[Work instruction 1]: Say whether each statement agrees with the post about the RNN that predicts only zeros: (a) The data covers roughly 200 countries. (b) Missing values were replaced with each feature's mean. (c) The model trained without validation data produced nearly constant predictions.
[Work instruction 2]: Write the next part of the post about the RNN that predicts only zeros, picking up after its last line.

[Passage to read]:
☆ ☆ ☆ ☆

# RNN starts to predict only zeros when given a bit more data

I have some economic data - so very interdependent and complicated - from worldbank. It also has a lot of missing values. I normalized it so all features are approximately normal, zero centered and with variance of 1. I then filled the missing values with zeros - I tried some different ways of imputation, but that one works almost the best and is very simple. The data is 25 dimensions, 60 timesteps, and for ~200 countries. Then, I fit an RNN which would predict all 25 variables one step ahead. Here is the problem: I first left out the years 2013-2016 as validation, and the model predicted very reasonable figures for 2013-2026, which trends and so on: . Note that the first years there is no data, and this is how the zero-fill looks. I then fit the exact same model, only with no validation data - so with data up to 2016. This time the predictions were almost exactly constants - see here:. It seems the model is predicting values that are very close to zero. The code was exactly the same:

# select train data
years_to_validate = 0
years_to_predict  = 10
years_train = generate_year_list(stop=2016-years_to_validate)

☆ ☆ ☆ ☆

[Provided data]:

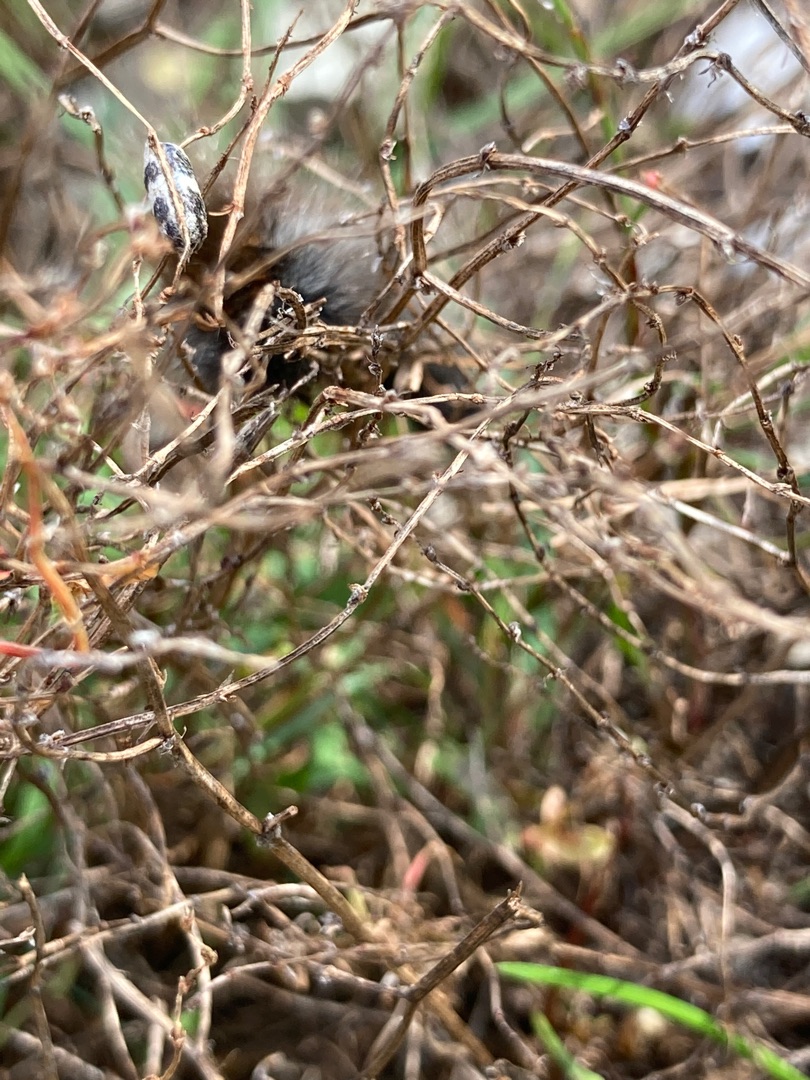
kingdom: Animalia
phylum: Arthropoda
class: Insecta
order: Lepidoptera
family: Lasiocampidae
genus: Macrothylacia
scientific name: Macrothylacia rubi
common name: Brombærspinder
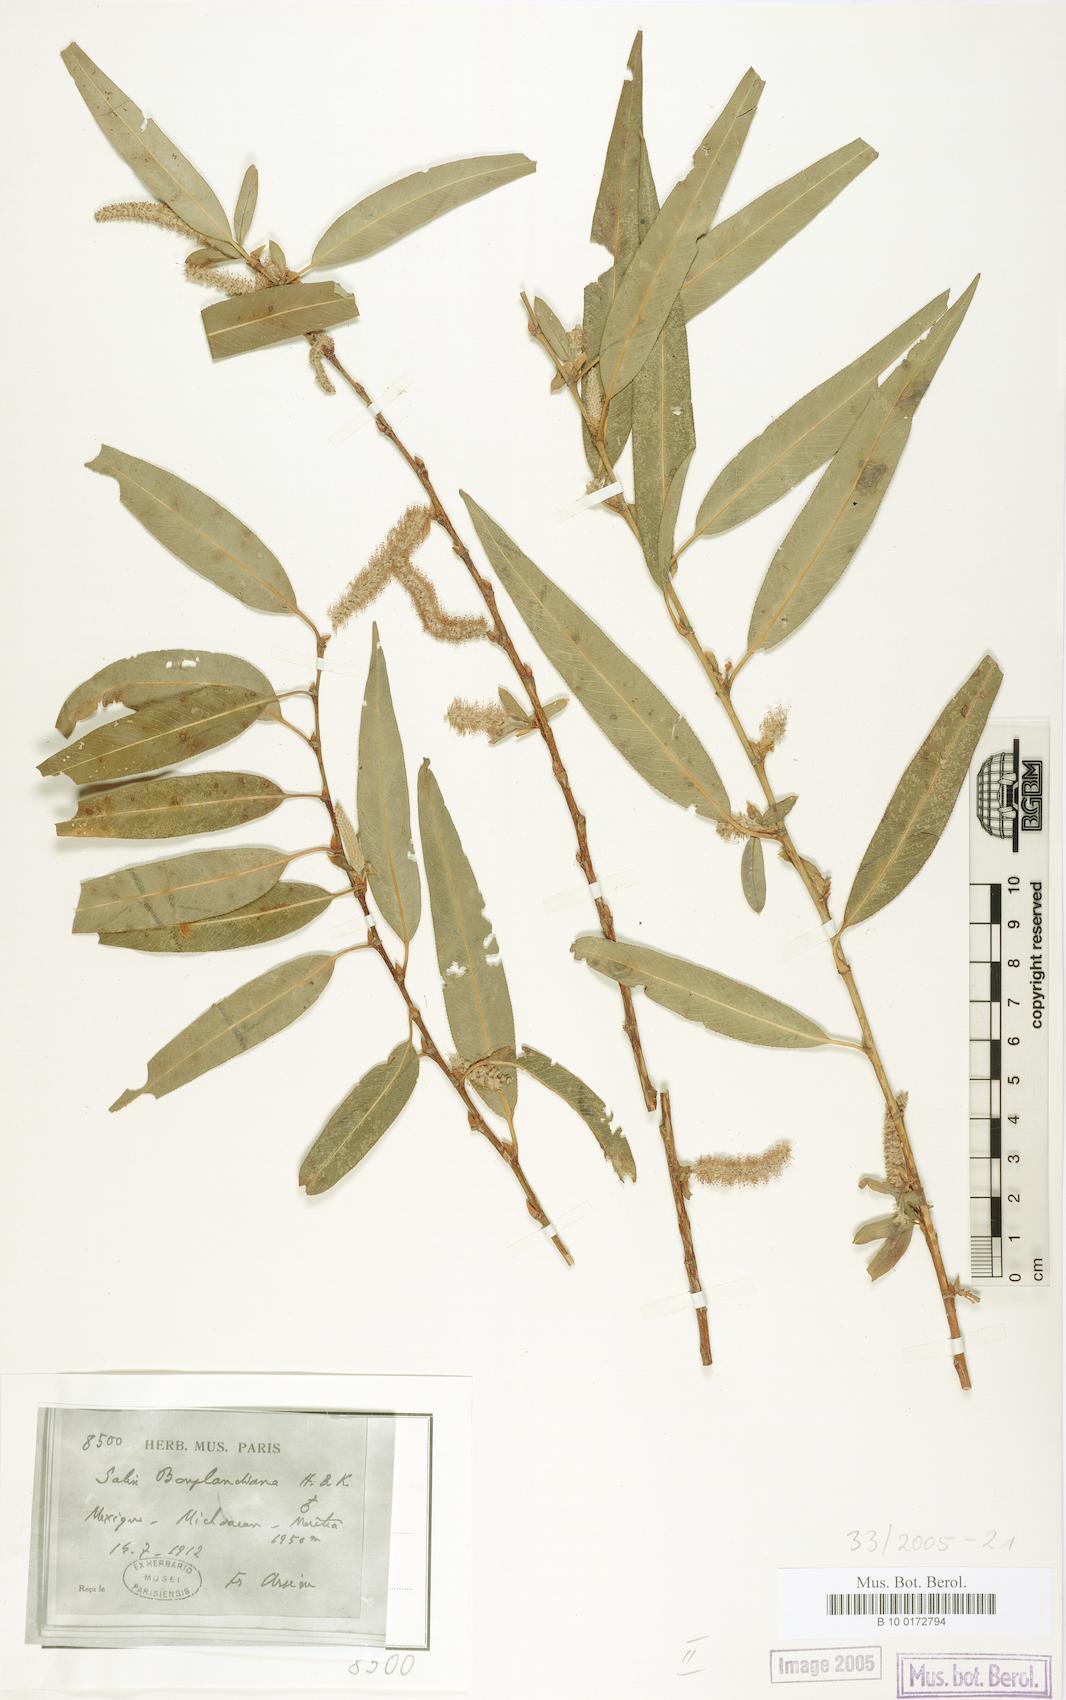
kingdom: Plantae
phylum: Tracheophyta
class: Magnoliopsida
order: Malpighiales
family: Salicaceae
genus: Salix
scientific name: Salix bonplandiana
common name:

☆ ☆ ☆ ☆

[Response area 1]:
(a) Yes: "for ~200 countries".
(b) No: "I then filled the missing values with zeros".
(c) Yes: "This time the predictions were almost exactly constants".

[Response area 2]:
years_val = generate_year_list(start=2016-years_to_validate+1)
train_panel = normalized_panel[:, years_train, :].copy()
train_panel.fillna(0, inplace=True)

hl = [120,120]
print "ARCHITECTURE:", hl
X_train = train_panel[:,years_train,:][:,:-1,:]
y_train = train_panel[:,years_train,:][:,1:,:]
hidden_layers=hl,
d=0.2,
patience=50,
epochs=200)

# finally, predict
for start, year in enumerate(years_val+years_predict):
predictions = model.predict(train_panel[:,start+1:,:].values)[:,-1,:]
train_panel = train_panel.swapaxes(0,1)
new_year_df = pd.DataFrame(data=predictions,index=train_panel.axes[1], columns=y_train.axes[2])
train_panel[year] = new_year_df
train_panel = train_panel.swapaxes(0,1)
print "score:", rmse(normalized_panel[:,years_val,:].values,
train_panel[:,years_val,:].values)

#revert to original scale and distributions
train_panel = normalizer.renormalize(train_panel)


and here is the model:

def dense_gradient_model(X_panel, y_panel, epochs=5000, hidden_layers = [120], d=0.2, patience=30):
X = X_panel.fillna(0).values
y = y_panel.fillna(0).values
n_samples, n_timesteps, n_feat = X.shape
main_input = Input(shape=(n_timesteps, n_feat), name='main_input')
layers = [main_input]
for hl in hidden_layers:
layers.append(Bidirectional(LSTM(hl,
return_sequences=True,
dropout_W = d,
dropout_U = d)
)(layers[-1]))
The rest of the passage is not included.